__Task brief__
Pick up the taxi fare baseline notebook below where it stops and continue it.

__Text segment__
>> BEGIN

In [1]:
# Import libraries
import pandas as pd
import numpy as np
from matplotlib import pyplot as plt
import warnings
warnings.filterwarnings("ignore", category = FutureWarning)

# Baseline model

### Replicate validation score

In [4]:
from sklearn.model_selection import train_test_split

train = pd.read_csv('taxi_train_chapter_4.csv')
test = pd.read_csv('taxi_test_chapter_4.csv')

validation_train, validation_test = train_test_split(train, test_size = 0.3, random_state = 123)

In [5]:
from sklearn.metrics import mean_squared_error
from math import sqrt

# Calculate the mean fare_amount on the validation_train data
naive_prediction = np.mean(validation_train['fare_amount'])

# Assign naive prediction to all the holdout observations
validation_test['pred'] = naive_prediction

# Measure the local RMSE
rmse = sqrt(mean_squared_error(validation_test['fare_amount'], validation_test['pred']))
print('Validation RMSE for Baseline I model: {:.3f}'.format(rmse))

Validation RMSE for Baseline I model: 9.986


### Baseline based on the date

In [7]:
train['pickup_datetime'] = pd.to_datetime(train['pickup_datetime'])
test['pickup_datetime'] = pd.to_datetime(test['pickup_datetime'])

In [8]:
# Get pickup hour from the pickup_datetime column
train['hour'] = train['pickup_datetime'].dt.hour
test['hour'] = test['pickup_datetime'].dt.hour

# Calculate average fare_amount grouped by pickup hour 
hour_groups = train.groupby('hour')['fare_amount'].mean()

# Make predictions on the test set
test['fare_amount'] = test.hour.map(hour_groups)

# Write predictions
test[['id','fare_amount']].to_csv('hour_mean_sub.csv', index = False)

>> END

Extracted records
>> BEGIN

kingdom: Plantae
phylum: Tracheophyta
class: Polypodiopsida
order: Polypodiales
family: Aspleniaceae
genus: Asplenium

>> END

__Result for this task__
### Baseline based on the gradient boosting

In [9]:
from sklearn.ensemble import RandomForestRegressor

# Select only numeric features
features = ['pickup_longitude', 'pickup_latitude', 'dropoff_longitude',
            'dropoff_latitude', 'passenger_count', 'hour']

# Train a Random Forest model
rf = RandomForestRegressor()
rf.fit(train[features], train.fare_amount)

# Make predictions on the test data
test['fare_amount'] = rf.predict(test[features])

# Write predictions
test[['id','fare_amount']].to_csv('rf_sub.csv', index = False)

# Hyperparameter Tuning

### Grid Search

In [10]:
from sklearn.model_selection import KFold
from sklearn.ensemble import GradientBoostingRegressor


# Given
def get_cv_score(train, params):
    # Create KFold object
    kf = KFold(n_splits=3, shuffle=True, random_state=123)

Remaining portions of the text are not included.